Marriage Counseling When Divorce Has Been Considered

Lifestyle

Marriage therapy is an effort to help a couple overcome any number of types of issues they may have in their marriage, and to encourage them to step forward and have a more effective partnership. Couples seek therapy to get a better understanding of what has gone wrong with their marriage, no matter what mix of issues. Checkout Family Counseling Kansas City.

It is typical for frustration to build up to such an extent in a marriage due to unresolved problems that one or both partners may feel desperate enough to consider divorce as an option. They also have so much animosity built up to such a high degree that their problems are much more difficult to fix, if not impossible, by the time a married couple decides to seek professional support. This does not suggest that the relationship will not be restored. Although one or both spouses can feel that pursuing therapy is an acknowledgement of failure, counselling may assist a couple to repair their relationship or restore it.

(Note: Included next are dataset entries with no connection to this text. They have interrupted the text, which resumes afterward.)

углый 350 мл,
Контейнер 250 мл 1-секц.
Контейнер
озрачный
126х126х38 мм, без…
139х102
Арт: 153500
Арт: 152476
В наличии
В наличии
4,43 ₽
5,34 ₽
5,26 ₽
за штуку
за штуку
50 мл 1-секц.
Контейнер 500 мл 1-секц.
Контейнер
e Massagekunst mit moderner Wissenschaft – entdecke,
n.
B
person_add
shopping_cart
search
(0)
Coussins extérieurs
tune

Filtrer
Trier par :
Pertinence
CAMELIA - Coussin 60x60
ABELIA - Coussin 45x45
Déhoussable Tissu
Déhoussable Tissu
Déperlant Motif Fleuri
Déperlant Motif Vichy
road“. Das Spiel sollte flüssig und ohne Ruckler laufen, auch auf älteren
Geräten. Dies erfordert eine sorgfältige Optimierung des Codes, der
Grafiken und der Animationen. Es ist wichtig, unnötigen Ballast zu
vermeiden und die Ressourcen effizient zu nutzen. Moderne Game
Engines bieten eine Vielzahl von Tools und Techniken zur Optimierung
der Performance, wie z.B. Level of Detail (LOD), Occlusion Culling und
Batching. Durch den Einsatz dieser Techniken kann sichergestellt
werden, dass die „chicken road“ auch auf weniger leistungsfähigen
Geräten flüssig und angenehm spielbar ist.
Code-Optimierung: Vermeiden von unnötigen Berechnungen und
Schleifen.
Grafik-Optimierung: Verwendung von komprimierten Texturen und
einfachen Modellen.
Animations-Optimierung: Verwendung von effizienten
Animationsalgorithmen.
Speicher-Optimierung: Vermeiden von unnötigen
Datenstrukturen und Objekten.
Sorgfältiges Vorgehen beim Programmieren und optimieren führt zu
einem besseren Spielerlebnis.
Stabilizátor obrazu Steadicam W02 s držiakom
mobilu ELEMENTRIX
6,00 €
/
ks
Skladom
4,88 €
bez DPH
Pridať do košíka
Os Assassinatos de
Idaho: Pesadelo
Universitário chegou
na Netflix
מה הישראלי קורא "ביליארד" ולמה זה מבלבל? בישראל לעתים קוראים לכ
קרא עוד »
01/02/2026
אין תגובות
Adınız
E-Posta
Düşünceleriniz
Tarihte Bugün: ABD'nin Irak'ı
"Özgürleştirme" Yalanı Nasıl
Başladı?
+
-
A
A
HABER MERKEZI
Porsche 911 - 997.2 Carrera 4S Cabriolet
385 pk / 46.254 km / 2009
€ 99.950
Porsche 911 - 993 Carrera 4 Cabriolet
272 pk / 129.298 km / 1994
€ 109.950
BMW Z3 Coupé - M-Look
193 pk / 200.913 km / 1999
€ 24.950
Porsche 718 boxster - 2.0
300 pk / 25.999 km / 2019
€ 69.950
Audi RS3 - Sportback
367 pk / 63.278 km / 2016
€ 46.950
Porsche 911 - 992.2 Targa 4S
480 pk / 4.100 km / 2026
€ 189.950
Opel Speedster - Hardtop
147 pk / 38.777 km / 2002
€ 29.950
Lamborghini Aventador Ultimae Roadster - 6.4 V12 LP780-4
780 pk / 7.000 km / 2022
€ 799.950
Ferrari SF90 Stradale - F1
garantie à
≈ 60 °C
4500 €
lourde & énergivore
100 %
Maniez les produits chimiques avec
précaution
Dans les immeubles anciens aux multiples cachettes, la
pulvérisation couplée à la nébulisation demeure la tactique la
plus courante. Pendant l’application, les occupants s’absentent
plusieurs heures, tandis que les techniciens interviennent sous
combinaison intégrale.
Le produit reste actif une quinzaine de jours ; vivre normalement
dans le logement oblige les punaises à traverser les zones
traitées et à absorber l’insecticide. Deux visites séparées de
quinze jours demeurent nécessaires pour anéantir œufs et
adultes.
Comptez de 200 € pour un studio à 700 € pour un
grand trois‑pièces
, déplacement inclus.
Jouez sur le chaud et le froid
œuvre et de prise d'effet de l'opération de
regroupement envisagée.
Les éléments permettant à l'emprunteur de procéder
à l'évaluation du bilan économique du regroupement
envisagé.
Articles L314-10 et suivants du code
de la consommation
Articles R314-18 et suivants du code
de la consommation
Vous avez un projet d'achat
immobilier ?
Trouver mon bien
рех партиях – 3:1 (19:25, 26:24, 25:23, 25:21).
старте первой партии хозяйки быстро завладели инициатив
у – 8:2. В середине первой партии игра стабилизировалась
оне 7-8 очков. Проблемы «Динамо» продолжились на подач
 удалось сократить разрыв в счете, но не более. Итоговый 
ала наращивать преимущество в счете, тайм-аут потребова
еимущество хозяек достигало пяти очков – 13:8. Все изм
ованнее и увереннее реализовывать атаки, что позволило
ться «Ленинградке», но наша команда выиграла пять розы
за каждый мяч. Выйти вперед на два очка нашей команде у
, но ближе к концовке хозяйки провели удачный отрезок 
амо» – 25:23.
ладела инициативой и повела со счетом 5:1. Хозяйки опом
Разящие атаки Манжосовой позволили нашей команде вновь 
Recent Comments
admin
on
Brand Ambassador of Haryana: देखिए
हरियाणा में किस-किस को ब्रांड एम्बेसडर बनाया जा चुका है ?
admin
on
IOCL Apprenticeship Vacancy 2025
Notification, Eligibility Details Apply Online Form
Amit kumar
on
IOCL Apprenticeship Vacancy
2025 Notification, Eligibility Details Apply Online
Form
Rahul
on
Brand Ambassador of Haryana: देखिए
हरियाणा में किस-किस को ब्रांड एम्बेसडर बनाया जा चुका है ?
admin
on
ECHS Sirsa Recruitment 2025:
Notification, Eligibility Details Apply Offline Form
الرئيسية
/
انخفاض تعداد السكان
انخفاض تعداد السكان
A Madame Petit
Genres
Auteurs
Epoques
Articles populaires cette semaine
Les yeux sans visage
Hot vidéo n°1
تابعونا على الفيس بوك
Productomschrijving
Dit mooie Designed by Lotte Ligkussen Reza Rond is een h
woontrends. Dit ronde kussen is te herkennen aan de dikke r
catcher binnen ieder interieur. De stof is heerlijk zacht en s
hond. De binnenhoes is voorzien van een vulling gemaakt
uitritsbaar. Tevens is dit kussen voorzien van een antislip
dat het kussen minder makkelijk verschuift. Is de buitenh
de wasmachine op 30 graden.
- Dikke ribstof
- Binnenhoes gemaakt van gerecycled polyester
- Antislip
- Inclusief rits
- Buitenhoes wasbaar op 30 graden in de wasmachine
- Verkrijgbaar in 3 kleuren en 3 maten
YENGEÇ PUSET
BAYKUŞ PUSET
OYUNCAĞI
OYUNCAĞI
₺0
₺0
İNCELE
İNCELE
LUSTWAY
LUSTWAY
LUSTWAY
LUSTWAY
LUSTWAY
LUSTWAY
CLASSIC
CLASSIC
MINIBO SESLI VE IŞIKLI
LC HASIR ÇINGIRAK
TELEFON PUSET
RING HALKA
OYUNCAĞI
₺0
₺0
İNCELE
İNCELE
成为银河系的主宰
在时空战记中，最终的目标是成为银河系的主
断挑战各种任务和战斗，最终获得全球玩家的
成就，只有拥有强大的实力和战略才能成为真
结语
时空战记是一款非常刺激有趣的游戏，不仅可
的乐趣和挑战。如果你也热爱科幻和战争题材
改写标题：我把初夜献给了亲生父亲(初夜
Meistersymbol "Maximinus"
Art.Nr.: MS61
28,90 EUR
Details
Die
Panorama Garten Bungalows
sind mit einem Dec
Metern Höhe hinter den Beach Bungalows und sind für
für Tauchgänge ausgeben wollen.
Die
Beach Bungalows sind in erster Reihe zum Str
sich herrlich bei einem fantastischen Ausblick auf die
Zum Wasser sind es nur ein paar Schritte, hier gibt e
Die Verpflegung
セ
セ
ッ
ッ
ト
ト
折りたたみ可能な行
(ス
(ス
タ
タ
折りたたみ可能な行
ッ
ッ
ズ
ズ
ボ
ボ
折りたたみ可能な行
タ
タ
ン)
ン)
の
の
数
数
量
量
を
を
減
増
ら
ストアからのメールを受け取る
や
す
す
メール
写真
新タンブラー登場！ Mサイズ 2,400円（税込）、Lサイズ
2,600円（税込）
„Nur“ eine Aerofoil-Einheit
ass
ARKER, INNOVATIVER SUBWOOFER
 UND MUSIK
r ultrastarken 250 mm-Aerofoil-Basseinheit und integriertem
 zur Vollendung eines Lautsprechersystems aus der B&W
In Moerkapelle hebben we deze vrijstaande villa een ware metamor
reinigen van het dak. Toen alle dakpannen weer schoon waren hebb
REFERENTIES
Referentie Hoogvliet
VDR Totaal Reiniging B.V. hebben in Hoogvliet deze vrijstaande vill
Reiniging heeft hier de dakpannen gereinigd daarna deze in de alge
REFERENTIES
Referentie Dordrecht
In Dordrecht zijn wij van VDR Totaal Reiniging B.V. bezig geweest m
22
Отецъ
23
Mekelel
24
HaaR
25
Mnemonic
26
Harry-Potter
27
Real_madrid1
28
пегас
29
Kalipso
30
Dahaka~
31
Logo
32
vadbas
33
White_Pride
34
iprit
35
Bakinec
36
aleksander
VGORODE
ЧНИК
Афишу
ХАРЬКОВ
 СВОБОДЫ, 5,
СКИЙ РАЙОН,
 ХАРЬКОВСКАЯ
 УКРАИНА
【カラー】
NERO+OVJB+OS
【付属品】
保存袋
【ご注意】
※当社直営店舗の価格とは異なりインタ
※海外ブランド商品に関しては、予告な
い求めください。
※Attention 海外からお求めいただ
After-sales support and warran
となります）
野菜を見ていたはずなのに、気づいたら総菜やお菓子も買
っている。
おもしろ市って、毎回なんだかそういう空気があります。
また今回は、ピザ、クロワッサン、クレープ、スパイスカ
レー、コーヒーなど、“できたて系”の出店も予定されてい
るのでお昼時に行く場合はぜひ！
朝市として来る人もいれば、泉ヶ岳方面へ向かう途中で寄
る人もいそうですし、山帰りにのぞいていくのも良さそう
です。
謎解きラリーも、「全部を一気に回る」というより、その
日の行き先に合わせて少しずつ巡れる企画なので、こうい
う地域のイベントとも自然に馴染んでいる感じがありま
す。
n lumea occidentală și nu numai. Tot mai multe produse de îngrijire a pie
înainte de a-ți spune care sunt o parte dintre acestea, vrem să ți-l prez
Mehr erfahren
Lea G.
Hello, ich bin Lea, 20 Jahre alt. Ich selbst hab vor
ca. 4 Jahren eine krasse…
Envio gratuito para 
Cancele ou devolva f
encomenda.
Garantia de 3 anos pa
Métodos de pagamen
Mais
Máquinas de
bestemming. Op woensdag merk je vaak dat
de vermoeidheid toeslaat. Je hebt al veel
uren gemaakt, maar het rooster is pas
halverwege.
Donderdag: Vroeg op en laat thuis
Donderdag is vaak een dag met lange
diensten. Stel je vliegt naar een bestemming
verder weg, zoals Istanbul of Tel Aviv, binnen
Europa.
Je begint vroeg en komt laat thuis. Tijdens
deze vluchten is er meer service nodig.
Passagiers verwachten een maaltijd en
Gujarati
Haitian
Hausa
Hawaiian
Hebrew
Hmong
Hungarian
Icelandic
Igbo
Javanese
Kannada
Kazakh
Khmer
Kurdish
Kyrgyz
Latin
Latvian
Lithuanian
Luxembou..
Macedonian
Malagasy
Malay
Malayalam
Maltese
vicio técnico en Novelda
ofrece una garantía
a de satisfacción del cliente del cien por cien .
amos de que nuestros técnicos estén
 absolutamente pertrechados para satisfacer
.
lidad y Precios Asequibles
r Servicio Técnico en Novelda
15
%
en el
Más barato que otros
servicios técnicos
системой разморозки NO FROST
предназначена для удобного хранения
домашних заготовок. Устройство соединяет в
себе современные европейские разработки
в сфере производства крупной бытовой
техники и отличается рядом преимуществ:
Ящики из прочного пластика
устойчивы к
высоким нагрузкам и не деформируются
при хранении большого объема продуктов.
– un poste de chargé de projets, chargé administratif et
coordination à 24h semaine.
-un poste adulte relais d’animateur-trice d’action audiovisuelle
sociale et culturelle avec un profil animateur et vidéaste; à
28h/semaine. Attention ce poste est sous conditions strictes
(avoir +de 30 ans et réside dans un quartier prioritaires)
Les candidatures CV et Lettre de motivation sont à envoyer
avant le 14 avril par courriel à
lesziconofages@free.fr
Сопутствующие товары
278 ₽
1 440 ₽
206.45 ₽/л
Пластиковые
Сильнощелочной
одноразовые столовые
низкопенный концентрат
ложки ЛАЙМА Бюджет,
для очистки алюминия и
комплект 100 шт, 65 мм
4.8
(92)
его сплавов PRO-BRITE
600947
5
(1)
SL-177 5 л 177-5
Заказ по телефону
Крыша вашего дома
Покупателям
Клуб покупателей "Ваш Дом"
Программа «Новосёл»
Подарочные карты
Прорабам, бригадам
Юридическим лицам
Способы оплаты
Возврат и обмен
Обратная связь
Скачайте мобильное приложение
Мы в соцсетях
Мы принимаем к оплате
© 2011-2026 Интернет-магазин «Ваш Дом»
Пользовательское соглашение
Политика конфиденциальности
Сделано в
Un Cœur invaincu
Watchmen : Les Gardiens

While marriage therapy is typically carried out with both spouses present, there are occasions when a more driven spouse will benefit greatly from individual sessions with regard to the marital partnership or any personal problems impacting their relationship. Counseling typically lasts for a limited period, before the issues are resolved or the couple feels sufficiently motivated to deal with any remaining problems on their own.

No one goes into a marriage thinking that divorce can end in their marriage. However, since almost half of all marriages end in divorce, couples have an increased need to seek marital counselling. While many couples take therapy as a last-ditch attempt to save a strained relationship, it is possible to see marriage counselling as a constructive way to strengthen or develop something worth maintaining. In an attempt to “save” their marriage, several couples suffer for years before they make the decision to go to a marriage counsellor.

Couples should not have to wait to seek therapy until they agree that divorce is the only way out. In certain situations, marriage counsellors may be very helpful earlier in the marriage or when such issues are first found by the couple. When there is serious domestic abuse, or even moderate domestic violence in which the offending spouse or spouses may not seek assistance for violence problems, the only exception to the potential usefulness of marital therapy exists.

The earlier couples pursue marital therapy in most other cases, the better. The longer the couple waits and the greater the marital dispute, the more difficult it is to settle marital problems. If a couple has suffered for years, however, it is not too late to get therapy in which the partners can renew their efforts and joint ambitions, refocus their attention, and bring to their partnership a whole new outlook.